▶ _Problem requirements_:
Below are entries; count the lines among them that contain the word "Customization", and give only the count.

▶ _Input data_:
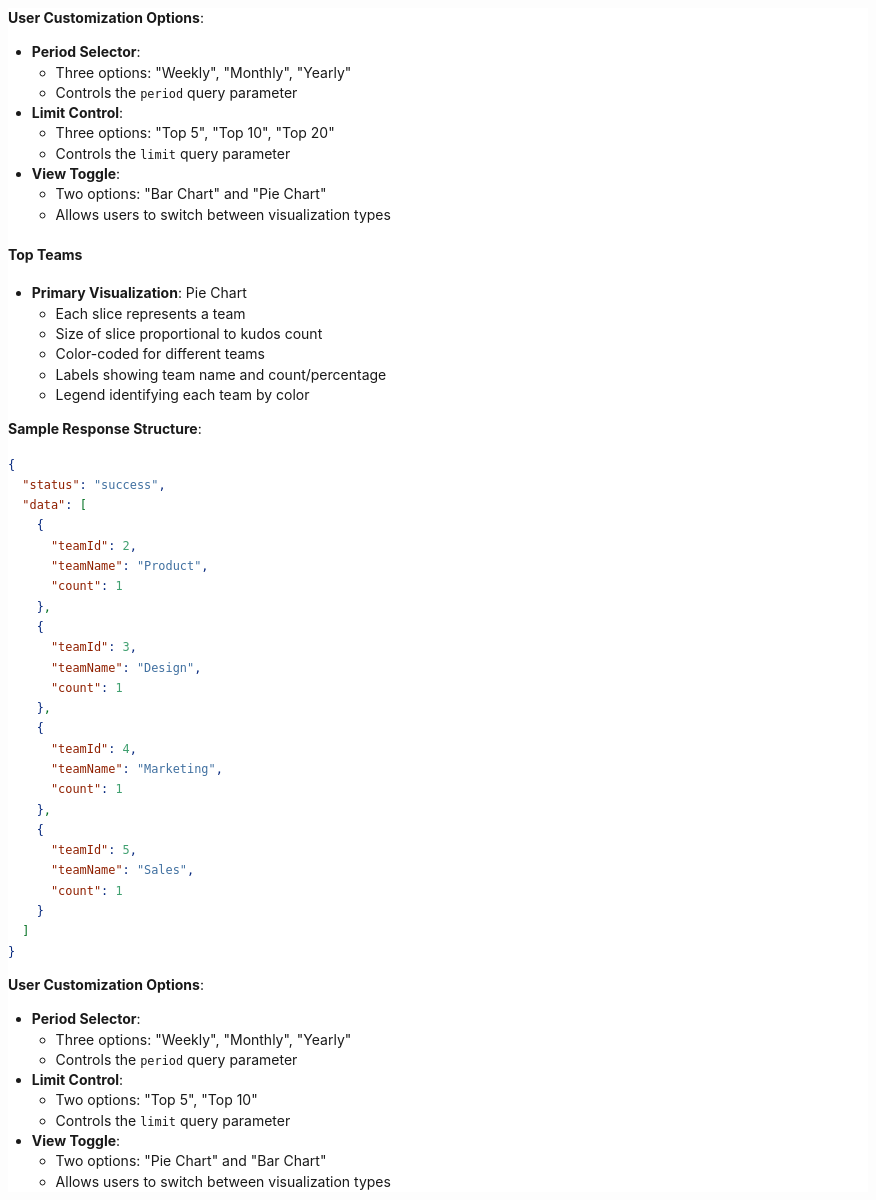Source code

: **User Customization Options**:

- **Period Selector**:
  - Three options: "Weekly", "Monthly", "Yearly"
  - Controls the `period` query parameter
- **Limit Control**:
  - Three options: "Top 5", "Top 10", "Top 20"
  - Controls the `limit` query parameter
- **View Toggle**:
  - Two options: "Bar Chart" and "Pie Chart"
  - Allows users to switch between visualization types

#### Top Teams

- **Primary Visualization**: Pie Chart
  - Each slice represents a team
  - Size of slice proportional to kudos count
  - Color-coded for different teams
  - Labels showing team name and count/percentage
  - Legend identifying each team by color

**Sample Response Structure**:

```json
{
  "status": "success",
  "data": [
    {
      "teamId": 2,
      "teamName": "Product",
      "count": 1
    },
    {
      "teamId": 3,
      "teamName": "Design",
      "count": 1
    },
    {
      "teamId": 4,
      "teamName": "Marketing",
      "count": 1
    },
    {
      "teamId": 5,
      "teamName": "Sales",
      "count": 1
    }
  ]
}
```

**User Customization Options**:

- **Period Selector**:
  - Three options: "Weekly", "Monthly", "Yearly"
  - Controls the `period` query parameter
- **Limit Control**:
  - Two options: "Top 5", "Top 10"
  - Controls the `limit` query parameter
- **View Toggle**:
  - Two options: "Pie Chart" and "Bar Chart"
  - Allows users to switch between visualization types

▶ _Exercise solution_:
2